Liberalisation of the postal sector will mark the end of an era across the EU. Making the transition to open markets will prove to be a bloody process for some – at stake are jobs, time-honoured principles such as universal service provision and cherished assets, including post offices, letter-boxes and sorting offices.

But countries such as Sweden, which liberalised in the early 1990s, warn that resistance is futile. Traditional postal service provision is being stretched by the advent of digital technology and e-commerce. The sector, says dominant postal operator Posten AG, can choose to adapt of its own volition or sink.

“Physical post will diminish if postal services don’t adapt and it will be difficult to uphold the universal service obligation in the end,” says Susanne Flyckt, chief officer for regulatory affairs at Posten, formerly a state-backed monopoly.

Sweden is a flag-bearer for the liberalisation cause.

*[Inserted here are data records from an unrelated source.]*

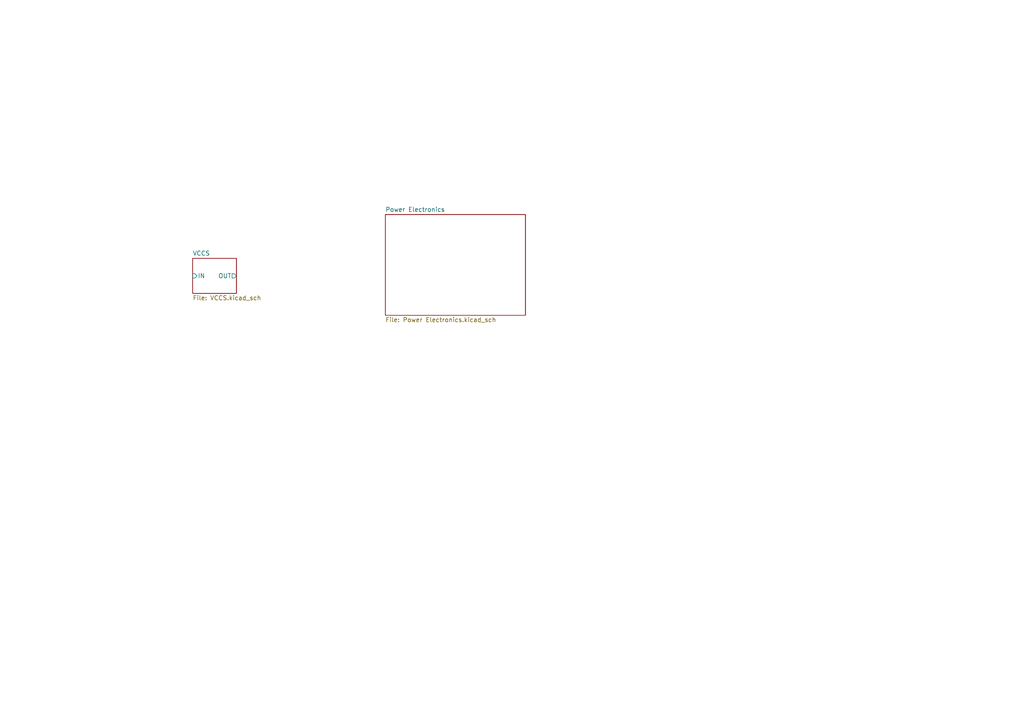
<source format=kicad_sch>
(kicad_sch
	(version 20250114)
	(generator "eeschema")
	(generator_version "9.0")
	(uuid "e2ffeae2-49c6-4754-9222-f3db087bc274")
	(paper "A4")
	(lib_symbols)
	(sheet
		(at 55.88 74.93)
		(size 12.7 10.16)
		(exclude_from_sim no)
		(in_bom yes)
		(on_board yes)
		(dnp no)
		(fields_autoplaced yes)
		(stroke
			(width 0.1524)
			(type solid)
		)
		(fill
			(color 0 0 0 0.0000)
		)
		(uuid "a9d08e76-a26d-4c11-a8cc-05f58efd0678")
		(property "Sheetname" "VCCS"
			(at 55.88 74.2184 0)
			(effects
				(font
					(size 1.27 1.27)
				)
				(justify left bottom)
			)
		)
		(property "Sheetfile" "VCCS.kicad_sch"
			(at 55.88 85.6746 0)
			(effects
				(font
					(size 1.27 1.27)
				)
				(justify left top)
			)
		)
		(pin "OUT" output
			(at 68.58 80.01 0)
			(uuid "5936d0f6-8f0f-4cff-b0f2-ae6daa4495be")
			(effects
				(font
					(size 1.27 1.27)
				)
				(justify right)
			)
		)
		(pin "IN" input
			(at 55.88 80.01 180)
			(uuid "e7be942c-fc38-4677-ad45-9922aac7de88")
			(effects
				(font
					(size 1.27 1.27)
				)
				(justify left)
			)
		)
		(instances
			(project "PDCL V1"
				(path "/e2ffeae2-49c6-4754-9222-f3db087bc274"
					(page "2")
				)
			)
		)
	)
	(sheet
		(at 111.76 62.23)
		(size 40.64 29.21)
		(exclude_from_sim no)
		(in_bom yes)
		(on_board no)
		(dnp no)
		(fields_autoplaced yes)
		(stroke
			(width 0.1524)
			(type solid)
		)
		(fill
			(color 0 0 0 0.0000)
		)
		(uuid "df681d10-39f8-4254-a096-579af95fad6c")
		(property "Sheetname" "Power Electronics"
			(at 111.76 61.5184 0)
			(effects
				(font
					(size 1.27 1.27)
				)
				(justify left bottom)
			)
		)
		(property "Sheetfile" "Power Electronics.kicad_sch"
			(at 111.76 92.0246 0)
			(effects
				(font
					(size 1.27 1.27)
				)
				(justify left top)
			)
		)
		(instances
			(project "PDCL V1"
				(path "/e2ffeae2-49c6-4754-9222-f3db087bc274"
					(page "3")
				)
			)
		)
	)
	(sheet_instances
		(path "/"
			(page "1")
		)
	)
	(embedded_fonts no)
)

</source>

A report compiled this year by Sweden’s postal regulator shows that universal service provision, or standards guaranteeing non-discriminatory access to postal services, has not suffered as a result of market opening. “The previously high service- quality of Posten has, as a result of the liberalisation and the growing competition, even improved in terms of quality and efficiency,” says the report.

According to Flyckt, any jobs lost at Posten since market-opening have been “down to technological developments and changes in customer behaviour”. The regulatory report, published in March, shows that the introduction of new techniques, including highly automated sorting centres and the reorganisation of the post office network, in any case, predated liberalisation.